Your goal: Please reproduce the research summary below word for word, from its header to its last line.

Supplied passage:
•••

研究実績の概要 |
1. Publication of a refereed international conference full paper at the top-tier ACM SIGKDD Conference on Knowledge Discovery and Data Mining. This paper proposed, analyzed, and evaluated several efficient estimators for local intrinsic dimensionality (ID) based on Extreme Value Theory (EVT), and lays the practical foundation for the applications of ID to be investigated in this project. 2. Two refereed international full papers (one conference and one journal) on the topic of flexible aggregate similarity search (FANN). State-of-the-art solutions for FANN are given using dimensional testing, which employs estimates of ID at runtime to control the tradeoff of execution time versus query accuracy. 3. In a top refereed international journal, an empirical study of unsupervised outlier detection measures, datasets and methods. Although this work is not specific to ID, this experimental framework will be used in the evaluation of our ID-based outlier detection methods. 4. Submissions to international conferences and journals, including: foundational work on the theoretical connections among local ID, second-order EVT, and clustering and outlier detection; a new EVT estimator for local ID that greatly improves upon our own work in 1; a measure of the dependency of random variables based on local ID; an explanation of the adversarial perturbation effect for deep learning classification, which states that the vulnerability of the classifier to adversarial attack increases with the local ID. 5. Successful organization of the second NII Shonan Meeting on Dimensionality and Scalability.

•••

Supplied information:
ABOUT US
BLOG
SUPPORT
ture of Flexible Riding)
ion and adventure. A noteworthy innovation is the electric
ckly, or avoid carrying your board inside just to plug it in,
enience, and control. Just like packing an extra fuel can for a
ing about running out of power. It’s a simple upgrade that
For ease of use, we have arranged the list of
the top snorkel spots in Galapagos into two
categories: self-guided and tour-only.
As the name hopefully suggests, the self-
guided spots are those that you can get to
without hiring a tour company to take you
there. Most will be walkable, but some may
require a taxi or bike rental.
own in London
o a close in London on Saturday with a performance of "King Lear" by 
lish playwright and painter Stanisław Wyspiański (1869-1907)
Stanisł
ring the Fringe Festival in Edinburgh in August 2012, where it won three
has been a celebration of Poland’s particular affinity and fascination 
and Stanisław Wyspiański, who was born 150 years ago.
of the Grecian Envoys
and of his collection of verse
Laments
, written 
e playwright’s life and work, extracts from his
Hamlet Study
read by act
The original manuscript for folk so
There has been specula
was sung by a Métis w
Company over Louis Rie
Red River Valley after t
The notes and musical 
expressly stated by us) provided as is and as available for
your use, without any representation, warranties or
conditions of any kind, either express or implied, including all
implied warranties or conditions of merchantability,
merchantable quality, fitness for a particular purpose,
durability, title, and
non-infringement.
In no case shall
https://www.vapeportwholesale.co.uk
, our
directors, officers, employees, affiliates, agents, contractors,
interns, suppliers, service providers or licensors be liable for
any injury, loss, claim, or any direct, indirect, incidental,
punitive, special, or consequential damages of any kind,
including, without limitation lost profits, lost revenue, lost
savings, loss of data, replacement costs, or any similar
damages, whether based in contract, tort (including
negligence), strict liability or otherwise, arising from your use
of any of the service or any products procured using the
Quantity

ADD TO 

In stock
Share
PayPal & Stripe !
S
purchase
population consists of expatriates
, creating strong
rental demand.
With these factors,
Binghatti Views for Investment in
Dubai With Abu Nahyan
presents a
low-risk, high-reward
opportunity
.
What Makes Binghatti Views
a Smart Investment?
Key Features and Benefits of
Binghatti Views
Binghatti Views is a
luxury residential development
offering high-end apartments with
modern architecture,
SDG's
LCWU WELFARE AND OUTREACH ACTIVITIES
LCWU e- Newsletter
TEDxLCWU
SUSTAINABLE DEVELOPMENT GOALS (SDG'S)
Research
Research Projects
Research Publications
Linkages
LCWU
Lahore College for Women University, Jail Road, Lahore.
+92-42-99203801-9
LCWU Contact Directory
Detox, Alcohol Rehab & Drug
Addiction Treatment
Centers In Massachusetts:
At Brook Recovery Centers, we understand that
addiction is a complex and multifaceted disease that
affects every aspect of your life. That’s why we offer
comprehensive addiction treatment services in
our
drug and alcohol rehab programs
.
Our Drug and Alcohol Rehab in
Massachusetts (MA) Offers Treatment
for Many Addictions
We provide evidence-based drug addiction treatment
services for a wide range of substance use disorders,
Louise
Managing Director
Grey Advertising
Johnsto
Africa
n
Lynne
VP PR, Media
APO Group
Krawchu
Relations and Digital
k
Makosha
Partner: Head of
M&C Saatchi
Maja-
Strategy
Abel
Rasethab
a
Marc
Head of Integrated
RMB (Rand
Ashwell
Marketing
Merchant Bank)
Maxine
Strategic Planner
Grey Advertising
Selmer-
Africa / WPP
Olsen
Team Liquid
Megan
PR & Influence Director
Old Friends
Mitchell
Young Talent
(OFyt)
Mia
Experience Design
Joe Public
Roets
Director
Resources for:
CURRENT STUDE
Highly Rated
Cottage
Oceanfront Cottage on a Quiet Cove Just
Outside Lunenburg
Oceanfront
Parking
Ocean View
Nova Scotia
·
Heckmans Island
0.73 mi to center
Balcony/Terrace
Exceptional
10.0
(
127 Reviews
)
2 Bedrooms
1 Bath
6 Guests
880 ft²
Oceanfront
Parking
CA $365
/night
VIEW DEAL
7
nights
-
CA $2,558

•••

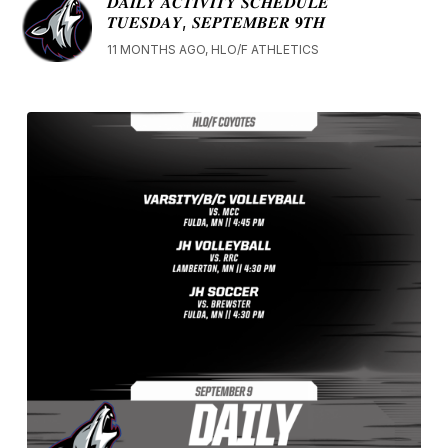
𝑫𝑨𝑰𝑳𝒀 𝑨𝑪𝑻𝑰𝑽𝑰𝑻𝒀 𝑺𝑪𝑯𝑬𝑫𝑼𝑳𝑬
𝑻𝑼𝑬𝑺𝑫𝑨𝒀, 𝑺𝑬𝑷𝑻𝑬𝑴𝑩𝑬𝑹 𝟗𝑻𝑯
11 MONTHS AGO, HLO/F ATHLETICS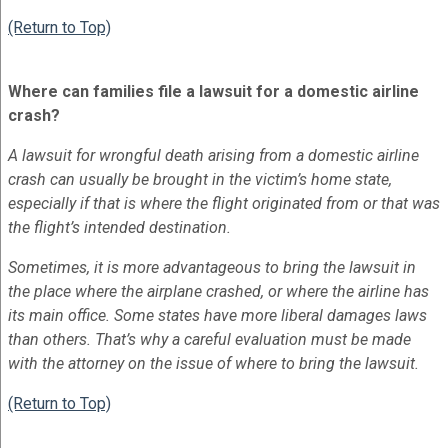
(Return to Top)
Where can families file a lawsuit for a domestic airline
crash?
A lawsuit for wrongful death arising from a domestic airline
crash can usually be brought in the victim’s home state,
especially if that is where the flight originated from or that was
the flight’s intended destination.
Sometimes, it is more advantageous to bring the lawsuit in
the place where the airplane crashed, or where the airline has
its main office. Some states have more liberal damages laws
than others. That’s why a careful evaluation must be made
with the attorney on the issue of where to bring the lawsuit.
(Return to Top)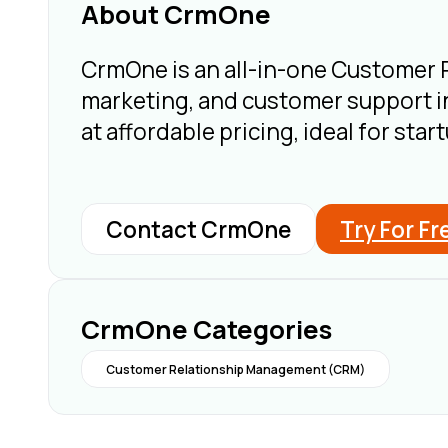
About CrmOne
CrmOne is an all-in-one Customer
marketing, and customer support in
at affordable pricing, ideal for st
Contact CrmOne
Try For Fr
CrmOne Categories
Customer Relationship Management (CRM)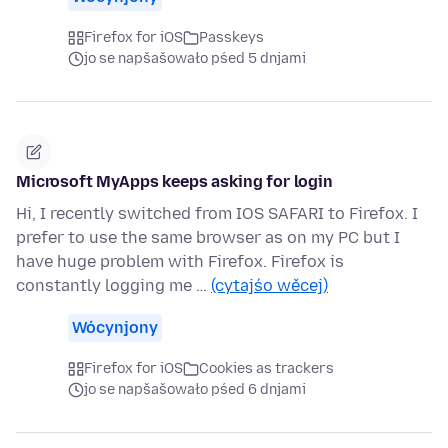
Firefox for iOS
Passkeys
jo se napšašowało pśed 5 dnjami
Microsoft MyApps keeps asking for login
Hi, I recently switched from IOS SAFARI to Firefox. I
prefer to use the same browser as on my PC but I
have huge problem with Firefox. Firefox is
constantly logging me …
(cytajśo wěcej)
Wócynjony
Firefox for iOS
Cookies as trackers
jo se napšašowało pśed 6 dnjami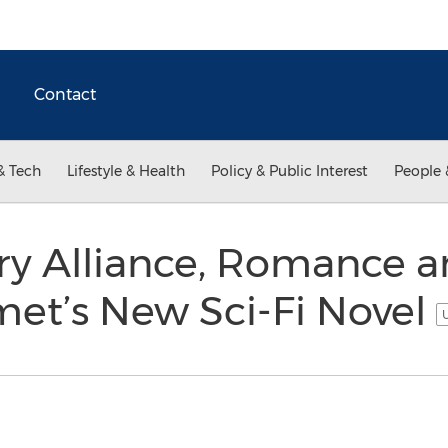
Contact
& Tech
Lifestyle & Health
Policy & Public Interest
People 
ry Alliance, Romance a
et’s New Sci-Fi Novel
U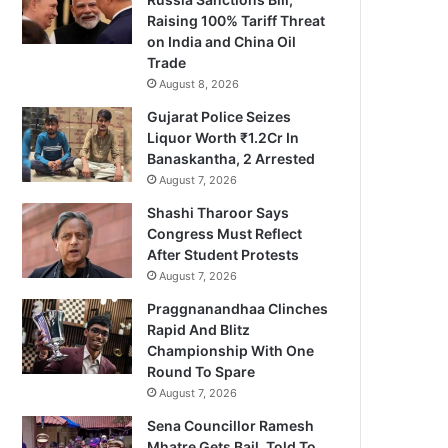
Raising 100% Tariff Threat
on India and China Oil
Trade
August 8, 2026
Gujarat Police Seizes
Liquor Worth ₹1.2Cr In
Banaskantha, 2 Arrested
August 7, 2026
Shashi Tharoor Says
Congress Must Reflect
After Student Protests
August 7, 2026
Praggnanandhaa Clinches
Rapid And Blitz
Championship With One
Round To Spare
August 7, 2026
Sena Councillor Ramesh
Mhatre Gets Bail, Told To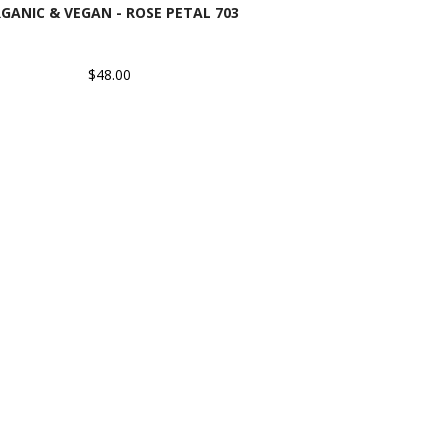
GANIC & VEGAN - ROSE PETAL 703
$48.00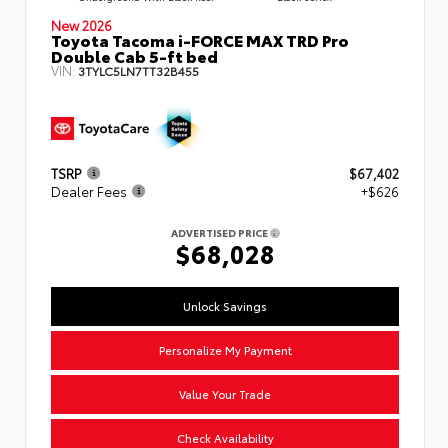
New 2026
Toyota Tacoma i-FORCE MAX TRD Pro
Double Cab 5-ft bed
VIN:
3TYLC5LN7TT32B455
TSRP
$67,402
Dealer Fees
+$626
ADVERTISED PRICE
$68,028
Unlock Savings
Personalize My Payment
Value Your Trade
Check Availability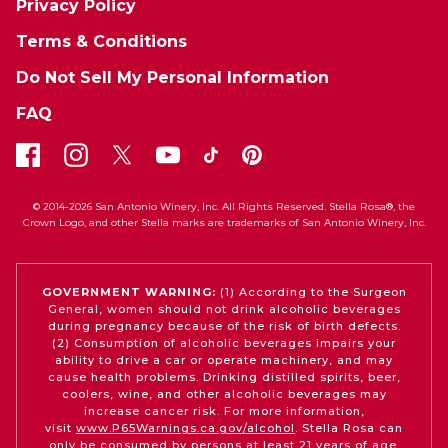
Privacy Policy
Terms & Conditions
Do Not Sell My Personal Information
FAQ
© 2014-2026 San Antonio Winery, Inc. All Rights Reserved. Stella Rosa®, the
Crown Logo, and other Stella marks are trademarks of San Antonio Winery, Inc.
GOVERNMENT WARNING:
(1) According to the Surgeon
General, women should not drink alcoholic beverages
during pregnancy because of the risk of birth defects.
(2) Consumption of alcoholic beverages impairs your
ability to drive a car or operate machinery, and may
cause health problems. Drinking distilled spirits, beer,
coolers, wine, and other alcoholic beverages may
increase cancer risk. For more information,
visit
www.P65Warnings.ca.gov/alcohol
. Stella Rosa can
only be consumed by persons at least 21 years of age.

•••

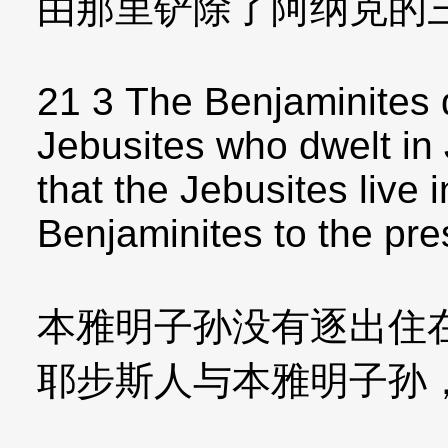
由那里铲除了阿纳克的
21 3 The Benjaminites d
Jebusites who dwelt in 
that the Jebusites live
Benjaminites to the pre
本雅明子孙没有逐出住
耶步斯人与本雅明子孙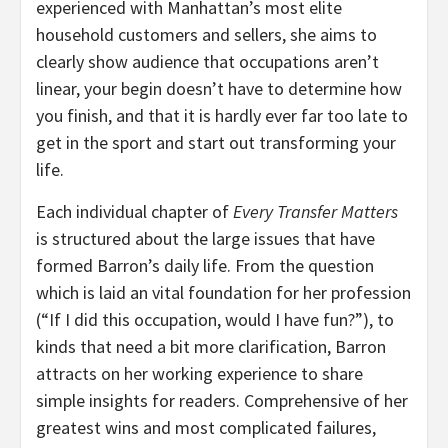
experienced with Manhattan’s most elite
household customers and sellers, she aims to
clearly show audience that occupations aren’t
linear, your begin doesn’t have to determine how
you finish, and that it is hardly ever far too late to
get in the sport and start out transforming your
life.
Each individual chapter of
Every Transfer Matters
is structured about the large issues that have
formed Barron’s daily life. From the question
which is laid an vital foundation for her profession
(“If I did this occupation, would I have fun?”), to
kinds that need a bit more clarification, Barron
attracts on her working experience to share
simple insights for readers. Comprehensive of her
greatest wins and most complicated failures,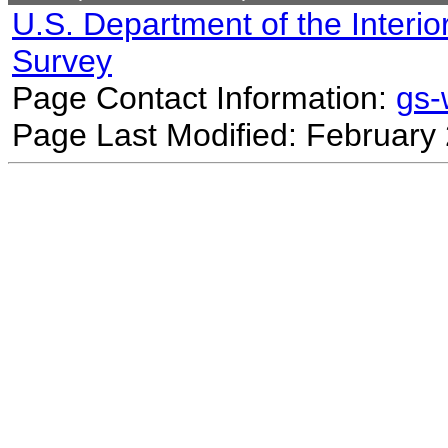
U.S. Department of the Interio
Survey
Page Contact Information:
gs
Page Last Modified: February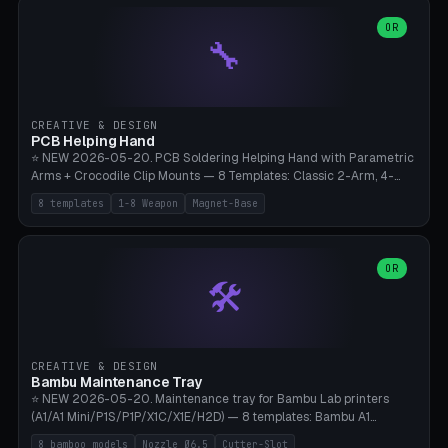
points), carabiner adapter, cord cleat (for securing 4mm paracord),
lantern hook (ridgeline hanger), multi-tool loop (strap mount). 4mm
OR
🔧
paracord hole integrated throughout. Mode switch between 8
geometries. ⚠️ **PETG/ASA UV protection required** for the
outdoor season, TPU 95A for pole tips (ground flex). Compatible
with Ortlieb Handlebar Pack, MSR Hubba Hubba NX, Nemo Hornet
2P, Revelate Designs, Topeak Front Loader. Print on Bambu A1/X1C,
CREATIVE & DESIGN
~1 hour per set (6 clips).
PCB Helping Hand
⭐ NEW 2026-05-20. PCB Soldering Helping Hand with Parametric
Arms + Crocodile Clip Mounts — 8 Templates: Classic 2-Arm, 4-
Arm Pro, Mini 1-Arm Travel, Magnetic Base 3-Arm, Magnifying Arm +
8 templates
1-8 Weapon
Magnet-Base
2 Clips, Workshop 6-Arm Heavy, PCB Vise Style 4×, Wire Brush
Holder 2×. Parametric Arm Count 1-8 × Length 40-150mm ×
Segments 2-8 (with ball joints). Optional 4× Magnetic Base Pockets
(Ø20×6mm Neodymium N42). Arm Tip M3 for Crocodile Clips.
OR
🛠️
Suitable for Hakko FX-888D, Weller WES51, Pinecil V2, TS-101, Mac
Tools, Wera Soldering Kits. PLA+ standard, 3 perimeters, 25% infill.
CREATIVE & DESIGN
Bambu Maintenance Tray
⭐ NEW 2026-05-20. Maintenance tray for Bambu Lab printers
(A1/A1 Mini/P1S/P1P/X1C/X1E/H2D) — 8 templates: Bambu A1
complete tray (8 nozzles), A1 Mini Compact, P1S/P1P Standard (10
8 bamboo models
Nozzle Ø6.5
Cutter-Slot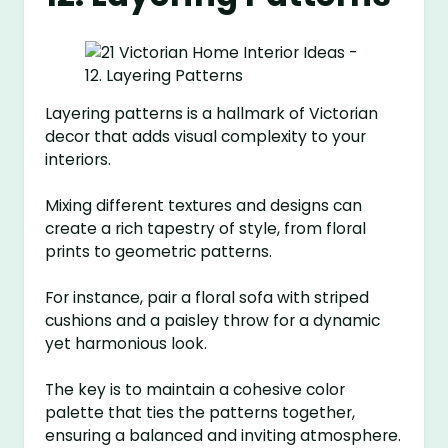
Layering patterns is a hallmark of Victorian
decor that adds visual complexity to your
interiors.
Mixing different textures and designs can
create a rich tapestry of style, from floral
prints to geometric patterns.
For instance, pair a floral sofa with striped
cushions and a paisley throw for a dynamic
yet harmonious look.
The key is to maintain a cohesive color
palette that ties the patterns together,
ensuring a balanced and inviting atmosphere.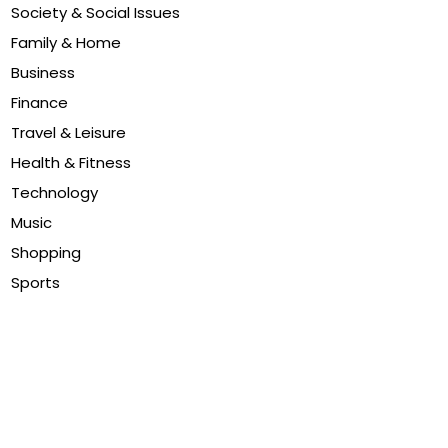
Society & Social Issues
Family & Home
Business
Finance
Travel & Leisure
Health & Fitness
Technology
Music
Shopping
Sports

•••

Result:
研究実績の概要 |
1. Publication of a refereed international conference full paper at the top-tier ACM SIGKDD Conference on Knowledge Discovery and Data Mining. This paper proposed, analyzed, and evaluated several efficient estimators for local intrinsic dimensionality (ID) based on Extreme Value Theory (EVT), and lays the practical foundation for the applications of ID to be investigated in this project. 2. Two refereed international full papers (one conference and one journal) on the topic of flexible aggregate similarity search (FANN). State-of-the-art solutions for FANN are given using dimensional testing, which employs estimates of ID at runtime to control the tradeoff of execution time versus query accuracy. 3. In a top refereed international journal, an empirical study of unsupervised outlier detection measures, datasets and methods. Although this work is not specific to ID, this experimental framework will be used in the evaluation of our ID-based outlier detection methods. 4. Submissions to international conferences and journals, including: foundational work on the theoretical connections among local ID, second-order EVT, and clustering and outlier detection; a new EVT estimator for local ID that greatly improves upon our own work in 1; a measure of the dependency of random variables based on local ID; an explanation of the adversarial perturbation effect for deep learning classification, which states that the vulnerability of the classifier to adversarial attack increases with the local ID. 5. Successful organization of the second NII Shonan Meeting on Dimensionality and Scalability.